- Information supplied
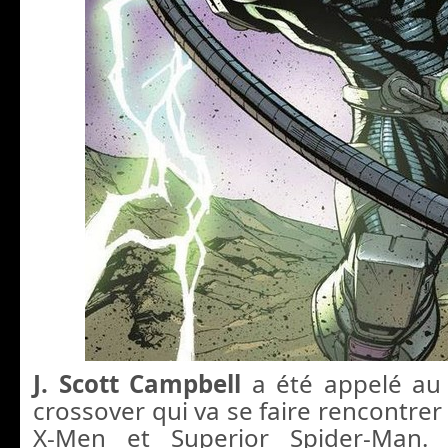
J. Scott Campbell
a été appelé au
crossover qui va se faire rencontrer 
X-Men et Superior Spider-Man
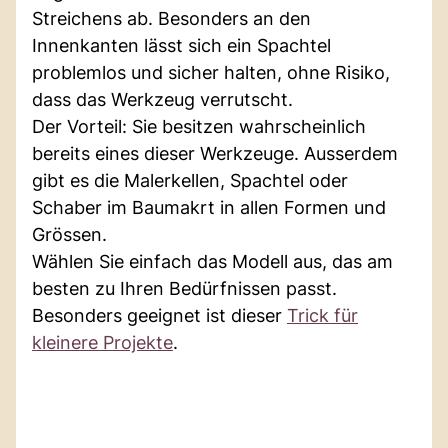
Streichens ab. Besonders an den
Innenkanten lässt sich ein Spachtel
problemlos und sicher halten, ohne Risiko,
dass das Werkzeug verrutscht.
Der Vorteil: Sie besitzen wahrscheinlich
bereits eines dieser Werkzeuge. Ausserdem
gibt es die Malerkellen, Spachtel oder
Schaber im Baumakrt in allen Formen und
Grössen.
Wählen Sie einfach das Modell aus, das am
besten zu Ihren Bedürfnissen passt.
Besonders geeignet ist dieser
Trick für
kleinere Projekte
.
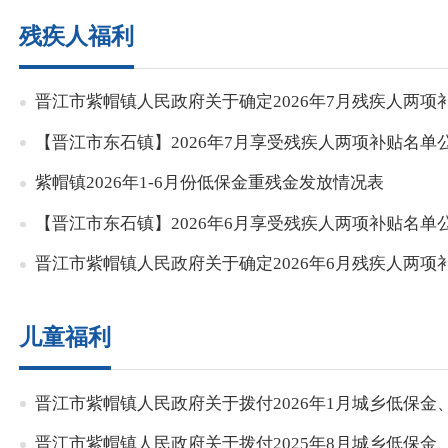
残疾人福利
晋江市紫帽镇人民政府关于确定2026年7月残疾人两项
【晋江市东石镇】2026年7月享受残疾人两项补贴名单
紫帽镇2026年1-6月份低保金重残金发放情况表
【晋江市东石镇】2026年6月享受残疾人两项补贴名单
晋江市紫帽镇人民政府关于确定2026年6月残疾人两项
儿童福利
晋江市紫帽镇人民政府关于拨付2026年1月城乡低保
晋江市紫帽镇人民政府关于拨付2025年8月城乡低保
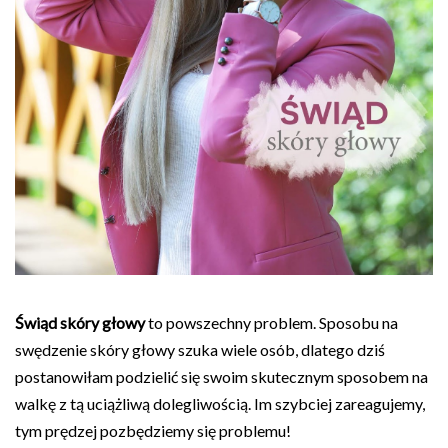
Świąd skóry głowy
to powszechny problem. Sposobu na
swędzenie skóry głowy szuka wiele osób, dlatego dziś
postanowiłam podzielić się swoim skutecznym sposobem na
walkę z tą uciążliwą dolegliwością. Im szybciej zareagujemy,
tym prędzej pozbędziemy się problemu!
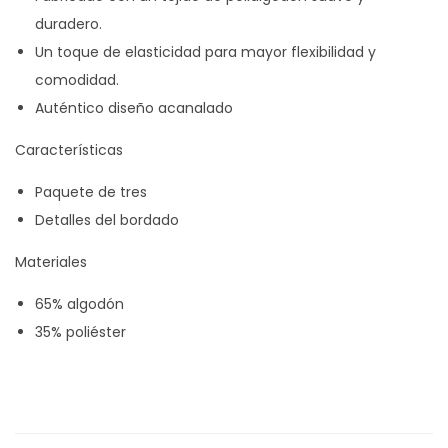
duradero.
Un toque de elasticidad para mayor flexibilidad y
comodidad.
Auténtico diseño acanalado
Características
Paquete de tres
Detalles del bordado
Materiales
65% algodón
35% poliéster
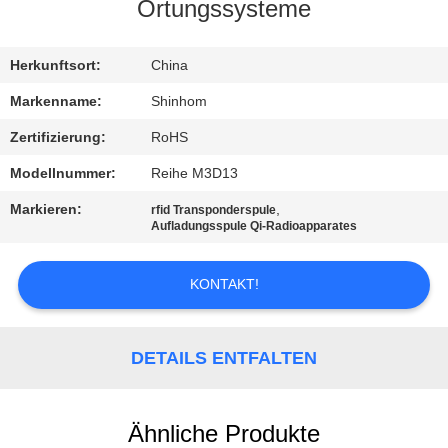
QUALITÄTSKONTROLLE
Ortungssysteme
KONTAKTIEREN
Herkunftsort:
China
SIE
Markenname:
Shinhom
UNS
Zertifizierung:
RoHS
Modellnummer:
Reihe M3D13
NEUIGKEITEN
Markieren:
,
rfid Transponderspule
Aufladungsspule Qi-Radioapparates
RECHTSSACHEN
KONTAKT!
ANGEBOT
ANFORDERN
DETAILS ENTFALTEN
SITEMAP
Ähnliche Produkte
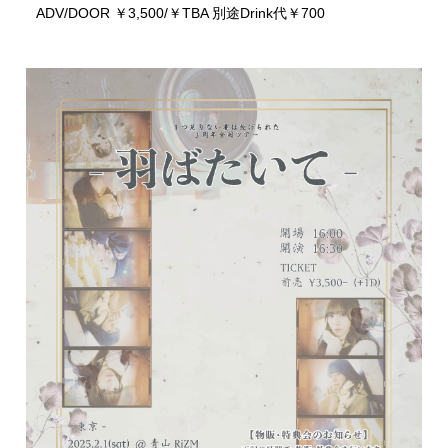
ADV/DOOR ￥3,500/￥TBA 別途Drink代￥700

- Requirement
Scan the material above line by line and report how many lines contain the word "Besonders", nothing further.

- Answer section
2